Task brief >> Pictures must not be copied, but every entry must be reproduced exactly.

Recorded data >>
########
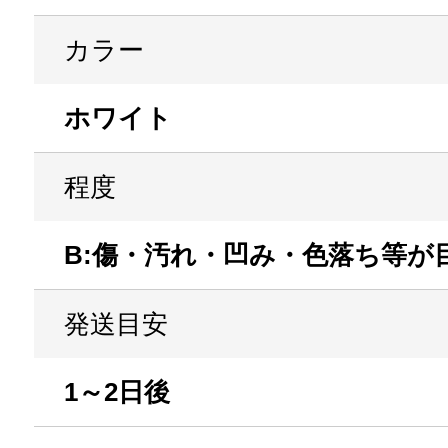
カラー
ホワイト
程度
B:傷・汚れ・凹み・色落ち等が
発送目安
1～2日後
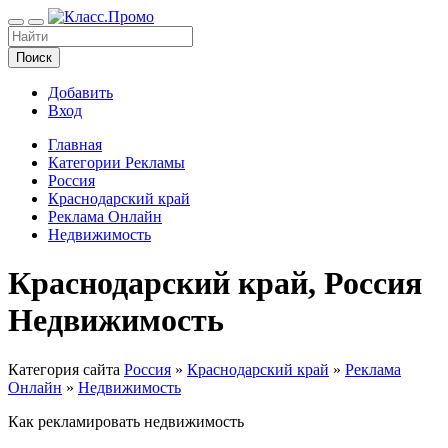
Поиск
Добавить
Вход
Главная
Категории Рекламы
Россия
Краснодарский край
Реклама Онлайн
Недвижимость
Краснодарский край, Россия
Недвижимость
Категория сайта
Россия
»
Краснодарский край
»
Реклама
Онлайн
»
Недвижимость
Как рекламировать недвижимость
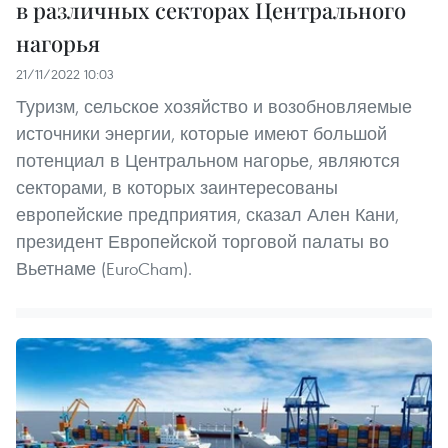
в различных секторах Центрального
нагорья
21/11/2022 10:03
Туризм, сельское хозяйство и возобновляемые
источники энергии, которые имеют большой
потенциал в Центральном нагорье, являются
секторами, в которых заинтересованы
европейские предприятия, сказал Ален Кани,
президент Европейской торговой палаты во
Вьетнаме (EuroCham).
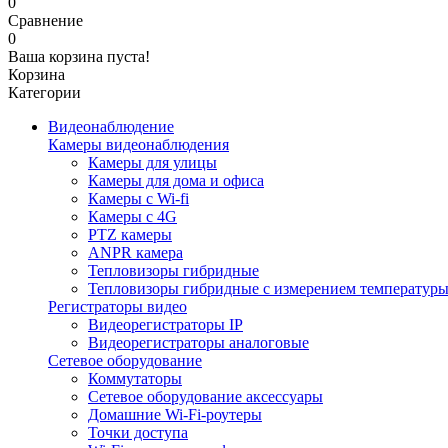
0
Сравнение
0
Ваша корзина пуста!
Корзина
Категории
Видеонаблюдение
Камеры видеонаблюдения
Камеры для улицы
Камеры для дома и офиса
Камеры с Wi-fi
Камеры с 4G
PTZ камеры
ANPR камера
Тепловизоры гибридные
Тепловизоры гибридные c измерением температур
Регистраторы видео
Видеорегистраторы IP
Видеорегистраторы аналоговые
Сетевое оборудование
Коммутаторы
Сетевое оборудование аксессуары
Домашние Wi-Fi-роутеры
Точки доступа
########
Answer to the exercise >>
カラー
ホワイト
程度
B:傷・汚れ・凹み・色落ち等が
発送目安
1～2日後
Поиск
Добавить
Вход
Главная
Категории Рекламы
Россия
Краснодарский край
Реклама Онлайн
Недвижимость
Краснодарский край, Россия
Недвижимость
Категория сайта
Россия
»
Краснодарский край
»
Реклама
Онлайн
»
Недвижимость
Как рекламировать недвижимость
в различных секторах Центрального
нагорья
21/11/2022 10:03
Туризм, сельское хозяйство и возобновляемые
источники энергии, которые имеют большой
потенциал в Центральном нагорье, являются
секторами, в которых заинтересованы
европейские предприятия, сказал Ален Кани,
президент Европейской торговой палаты во
Вьетнаме (EuroCham).
0
Сравнение
0
Ваша корзина пуста!
Корзина
Категории
Видеонаблюдение
Камеры видеонаблюдения
Камеры для улицы
Камеры для дома и офиса
Камеры с Wi-fi
Камеры с 4G
PTZ камеры
ANPR камера
Тепловизоры гибридные
Тепловизоры гибридные c измерением температур
Регистраторы видео
Видеорегистраторы IP
Видеорегистраторы аналоговые
Сетевое оборудование
Коммутаторы
Сетевое оборудование аксессуары
Домашние Wi-Fi-роутеры
Точки доступа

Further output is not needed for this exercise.